Search code examples
google-bigquerygoogle-cloud-stackdrivergoogle-cloud-load-balancer

How to query Google Cloud Load Balancer requests sinked by stackdrive via BigQuery by timestamp partition without load all data?


I'm trying to query my dataset by timestamp but i'm billed for full dataset scan. Is it possible to query only for specific timestamp and reduce the size of data analyzed?

Note that i'm using Stackdrive Sink that stream data real time on my dataset. I don't have any control on the schema.

SELECT
  REGEXP_EXTRACT(httpRequest.requestUrl, r"^.+cid=([0-9]*)") as cid,
  REGEXP_EXTRACT(httpRequest.requestUrl, r"^.+pid=([0-9]*)") as pid
FROM
   `dataset_20190305` -- Date partition - no time
WHERE timestamp >=TIMESTAMP('2019-03-05 16:50:00')

Solution

  • There are only two ways to reduce BQ query cost using only the where clause: partitioning and clustering. Judging by your dataset name, I suspect that your dataset only contains data relevant to March 5th. Unfortunately, BQ only supports day partitioning, so it won't help your case. There is no way to partition by any time block smaller than day. That being said, it may make your data cleaner if you simply create one table and partition it by day instead of creating a new dataset each day.

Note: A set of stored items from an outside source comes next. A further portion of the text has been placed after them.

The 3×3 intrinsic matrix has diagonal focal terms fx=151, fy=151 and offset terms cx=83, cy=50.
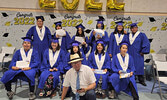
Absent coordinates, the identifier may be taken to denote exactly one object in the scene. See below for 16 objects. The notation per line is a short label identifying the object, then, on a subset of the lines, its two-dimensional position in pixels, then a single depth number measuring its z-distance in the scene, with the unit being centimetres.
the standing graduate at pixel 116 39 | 483
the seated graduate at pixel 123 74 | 362
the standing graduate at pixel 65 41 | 505
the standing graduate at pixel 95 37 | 475
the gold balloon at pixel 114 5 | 602
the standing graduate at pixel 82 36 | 473
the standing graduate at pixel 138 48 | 508
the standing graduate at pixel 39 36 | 486
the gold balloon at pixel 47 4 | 581
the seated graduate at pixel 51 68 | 382
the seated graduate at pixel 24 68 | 366
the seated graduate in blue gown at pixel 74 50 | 396
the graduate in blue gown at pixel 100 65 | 388
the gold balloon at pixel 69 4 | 590
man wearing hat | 257
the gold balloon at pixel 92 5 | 594
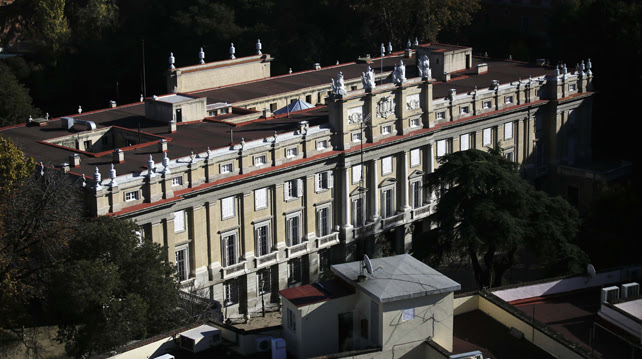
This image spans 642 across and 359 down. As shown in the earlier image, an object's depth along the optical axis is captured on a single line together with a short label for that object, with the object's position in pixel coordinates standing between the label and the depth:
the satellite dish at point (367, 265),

    The other option, clustering, involves specifying a field and providing all potential values. For example, if you had a field "Color" of type String, you could set potential values as "Red", "Green", and "Blue", and therefore, reduce query size to a third.

    If you're just looking to reduce cost and find yourself repeating a similar query on a specific table a lot, you can query it once and copy the results to a new table, which would essentially limit your query to a specified time range.

    That being said, in general, try to follow BQ's recommendations, such as only selecting columns that you're interested in.